100% aligné Pauline.

Le biais de survivant dans le solopreneuriat est un vrai poison.

Les infopreneurs ultra-visibles créent un effet de halo massif qui déforme complètement la perception du marché.

Le pire c'est qu'ils poussent des solopreneurs parfaitement viables à abandonner des modèles solides (conseil, produits, services spécialisés) pour se lancer dans la course à l'audience.

Ces gens-là quittent leur zone de génie pour entrer dans un jeu qu'ils ne maîtrisent pas.

De mes observations dans la Tribu des Starters depuis +5 ans :

- Les plus rentables ne sont pas les plus visibles

- Les modèles les plus profitables sont souvent hybrides (expertise + produit + conseil ponctuel)

- La vraie liberté vient du levier, pas du volume d'audience

Ta distinction entre freelance/solopreneur/infopreneur est capitale.

Chacun a son modèle, ses contraintes, ses leviers.

Le drame c'est de confondre les trois et de construire une stratégie sur une exception plutôt qu'une réalité de marché.

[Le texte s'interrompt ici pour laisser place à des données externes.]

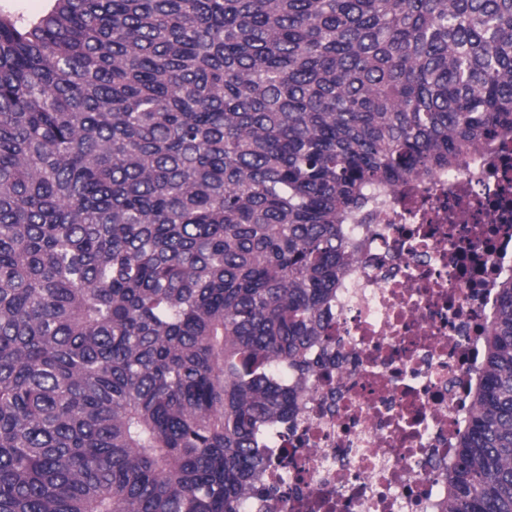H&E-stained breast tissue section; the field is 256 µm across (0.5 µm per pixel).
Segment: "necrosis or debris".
Instances as JSON below:
<instances>
[{"instance_id":"4bbe7bcc","label":"necrosis or debris","mask_w":512,"mask_h":512,"mask_svg":"<svg viewBox=\"0 0 512 512\" xmlns=\"http://www.w3.org/2000/svg\"><path fill=\"white\" fill-rule=\"evenodd\" d=\"M329 331L339 363L310 383L245 512H435L472 409L498 285L512 274V139L459 172L374 193Z\"/></svg>"}]
</instances>
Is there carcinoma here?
Wrapping results in <instances>:
<instances>
[{"label": "carcinoma", "mask_w": 512, "mask_h": 512, "mask_svg": "<svg viewBox=\"0 0 512 512\" xmlns=\"http://www.w3.org/2000/svg\"><path fill=\"white\" fill-rule=\"evenodd\" d=\"M0 15V512H243L369 194L512 136V0ZM440 512H512V275Z\"/></svg>", "instance_id": "carcinoma-1"}]
</instances>
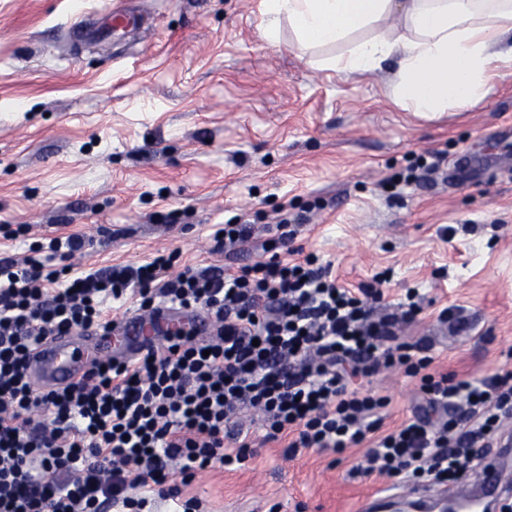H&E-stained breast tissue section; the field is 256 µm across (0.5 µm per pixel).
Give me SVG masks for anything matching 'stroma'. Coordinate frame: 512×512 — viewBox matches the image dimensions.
<instances>
[{
    "label": "stroma",
    "mask_w": 512,
    "mask_h": 512,
    "mask_svg": "<svg viewBox=\"0 0 512 512\" xmlns=\"http://www.w3.org/2000/svg\"><path fill=\"white\" fill-rule=\"evenodd\" d=\"M143 17L97 40L105 4ZM261 0H0V261L79 233L55 259L78 273L181 249L196 269L263 260L282 215L309 221L288 247L345 287L418 289L401 336L459 380L512 371V86L466 112L414 118L389 100L391 67L321 70L262 36ZM420 169L419 179L391 178ZM241 216L257 240L215 252ZM389 397L384 429L411 418L417 382L362 379ZM252 427L255 456L185 487L205 512H378L397 479L356 473L366 447L286 456Z\"/></svg>",
    "instance_id": "stroma-1"
}]
</instances>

Avatar de Pauline Alessandra

Merci Sofiane, totalement d'accord avec toi !

Avatar de Anthony

Merci Pauline de reposer cette définition 🙏

Si on veut pousser le raisonnement jusqu’au bout, « solopreneur » reste un terme inventé ou relayé par les infopreneurs que tu cites (cf Paul Jarvis) pour promouvoir ce modèle, pour lequel on n’est tout de même pas très loin du ponzi.

Si on veut faire la cartographie complète, on a donc:

- quelques infopreneurs successful qui se comptent sur les doigts d’une main, qu’on peut élargir à la catégorie plus large mais tout aussi inégale des auteurs et des artistes (formations, livres fiction et non-fiction, vidéos, musique, etc)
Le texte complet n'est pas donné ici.